Trump used the term safe haven four times in his speech. He declared that the basic purpose of the military expedition in Afghanistan was, “We must stop the resurgence of safe havens that enable terrorists to threaten America.”

One hears this same idea over and over. The current U.S. military commander in Afghanistan, General John W. Nicholson, Jr., says, “The requirement to keep pressure on these terror groups to prevent another attack on our homeland .?.?. fundamentally, that is why we are here.” Such statements — and not only about Afghanistan — are minor rephrasing of the old notion of “fight them over there or else we’ll have to fight them at home.”

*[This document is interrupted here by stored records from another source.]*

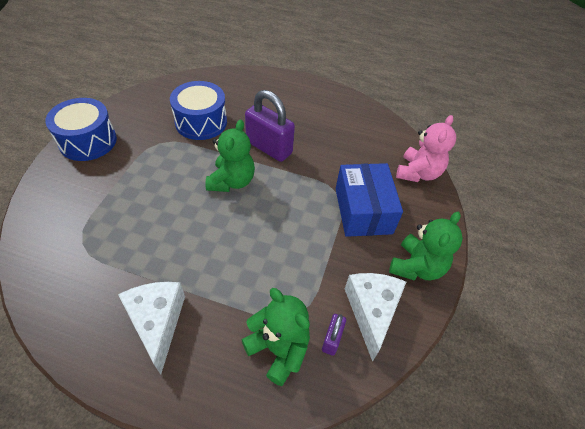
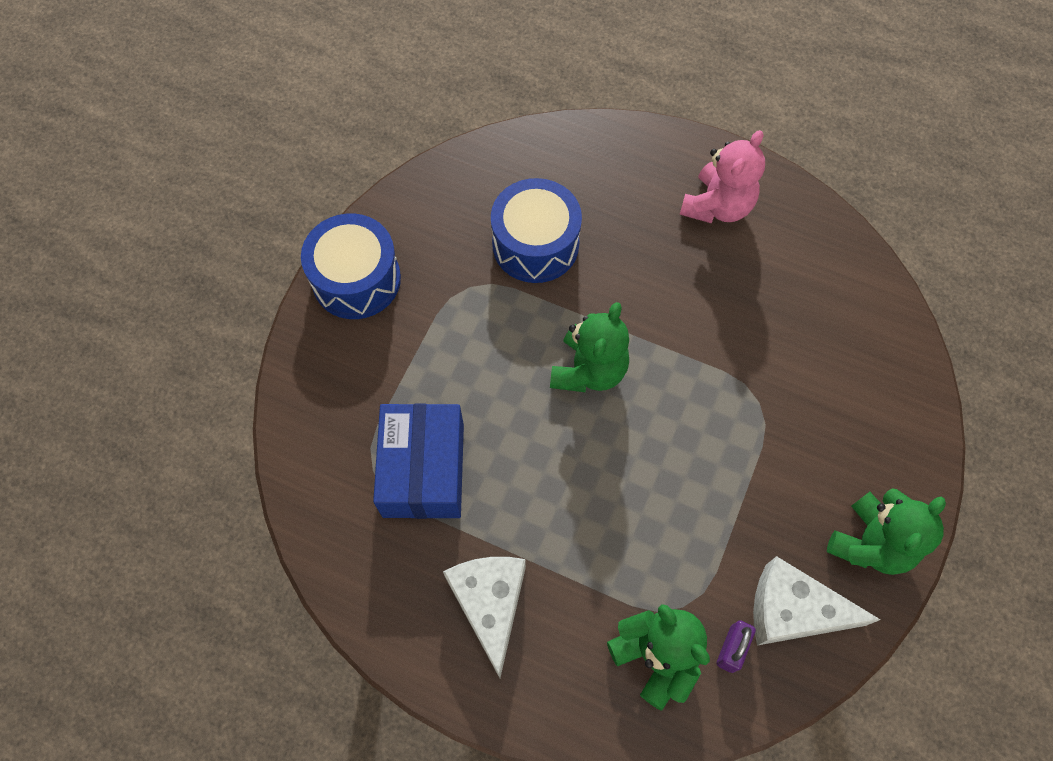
camera: 10 degrees right, 15 degrees up
purple padlock [245,90,295,162] -> none
blue box [336,163,403,237] -> blue box moved to [373,404,464,519]
white cheese [345,273,406,362] -> white cheese turned 90 degrees counterclockwise [753,556,880,645]
pink teddy bear [396,115,456,182] -> pink teddy bear moved to [680,130,765,223]

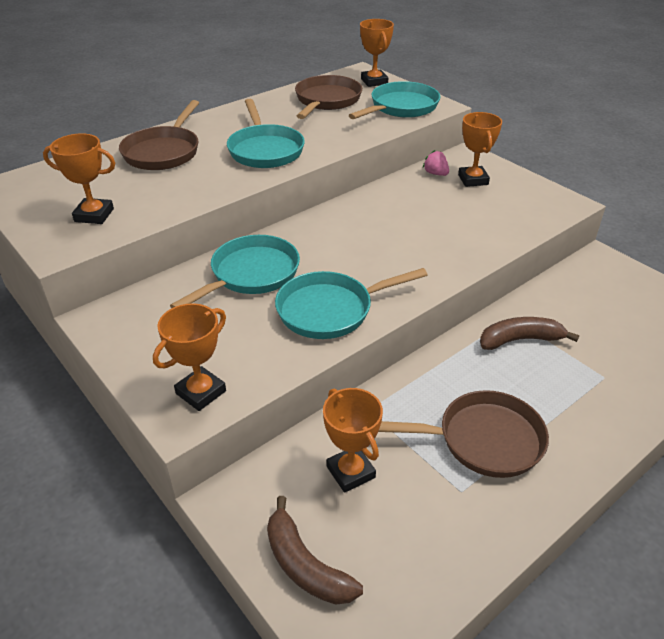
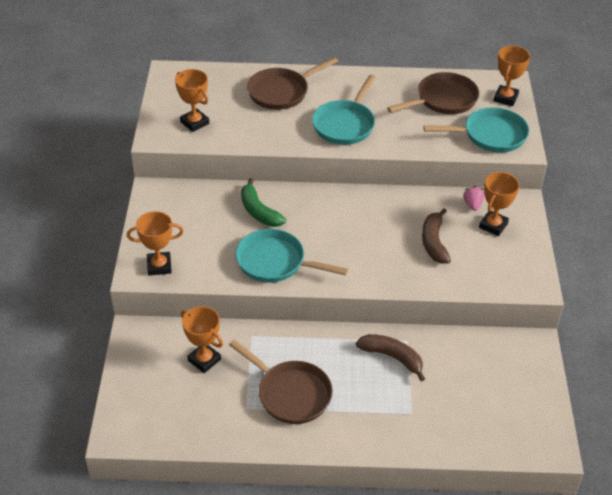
camera: 40 degrees right, 5 degrees up
turquoise pan [170,235,300,308] -> green banana [241,178,286,227]
brown banana [267,496,363,605] -> brown banana moved to [422,208,451,264]
orange trophy [323,388,383,493] -> orange trophy turned 60 degrees counterclockwise [181,306,223,373]

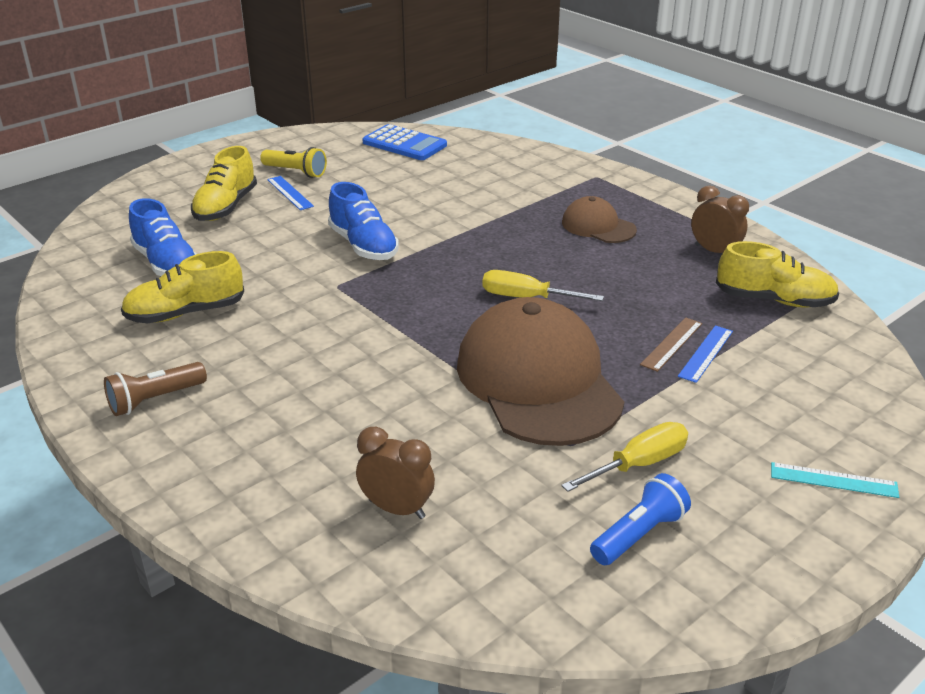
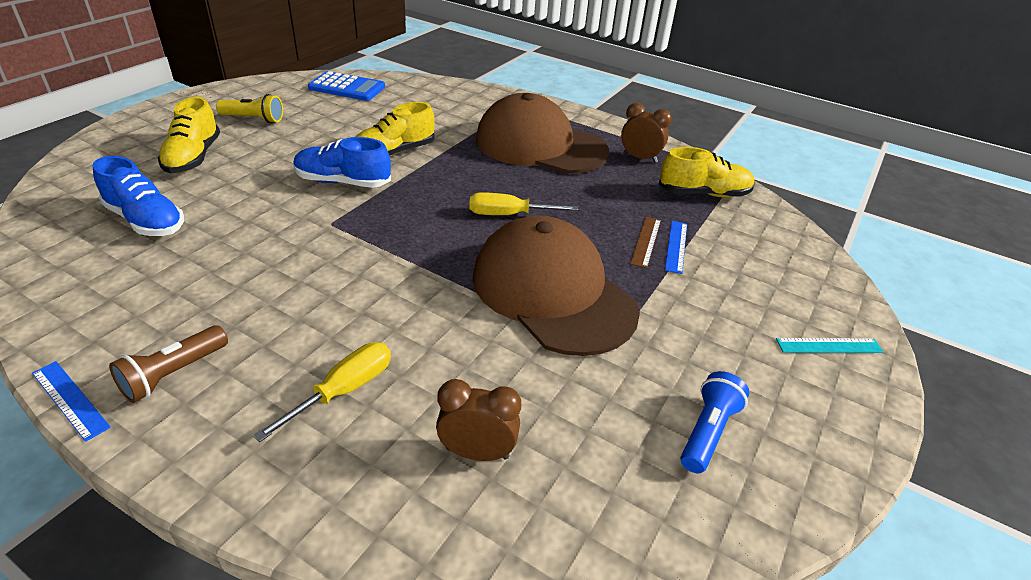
camera: 20 degrees left, 5 degrees up
yellow shoe [121,251,244,323] -> yellow shoe moved to [355,102,435,157]
blue ruler [267,176,314,210] -> blue ruler moved to [32,361,111,442]
blue shoe [328,182,399,260] -> blue shoe turned 150 degrees clockwise [293,137,391,188]
yellow screwdriver [561,422,688,492] -> yellow screwdriver moved to [253,342,391,442]
brown cap [562,196,637,243] -> brown cap [476,93,609,174], size x2.05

That notion is not valid, and never has been. The very physical distance involved works against the relevance of foreign havens to terrorist threats against the homeland. One cannot drive a truck bomb, or even the ingredients for one, across the Atlantic Ocean.
Yes, indeed: ¨The very physical distance involved works against the relevance of foreign havens to terrorist threats against the homeland.¨ But physical distances play no role in mythology, and mythology is what the American people are served by both their governments and their mainstream media.

There is considerably more in the article, that is recommended.

------------------------------
Notes

[1] I have now been saying since the end of 2015 that xs4all.nl is systematically ruining my site by NOT updating it within a few seconds, as it did between 1996 and 2015, but by updating it between two to seven days later, that is, if I am lucky.

They have claimed that my site was wrongly named in html: A lie. They have claimed that my operating system was out of date: A lie.

And they just don't care for my site, my interests, my values or my ideas. They have behaved now for 1 1/2 years as if they are the eagerly willing instruments of the US's secret services, which I will from now on suppose they are (for truth is dead in Holland).

The only two reasons I remain with xs4all is that my site has been there since 1996, and I have no reasons whatsoever to suppose that any other Dutch provider is any better (!!).

[2] I don´t know who was behind 9/11/2001. And many of the official explanations that I have read are simply false, while it does seem quite possible to me that in fact it was set up by the American military. But indeed of this possibility I also have no proof.

[3] Incidentally, it is (also) just pretense that a government´s forces can protect ¨everyone¨ of the civilian population, or indeed most of them, or even quite a few of them: There simply is not enough police or military to protect the vast majority of any civil population.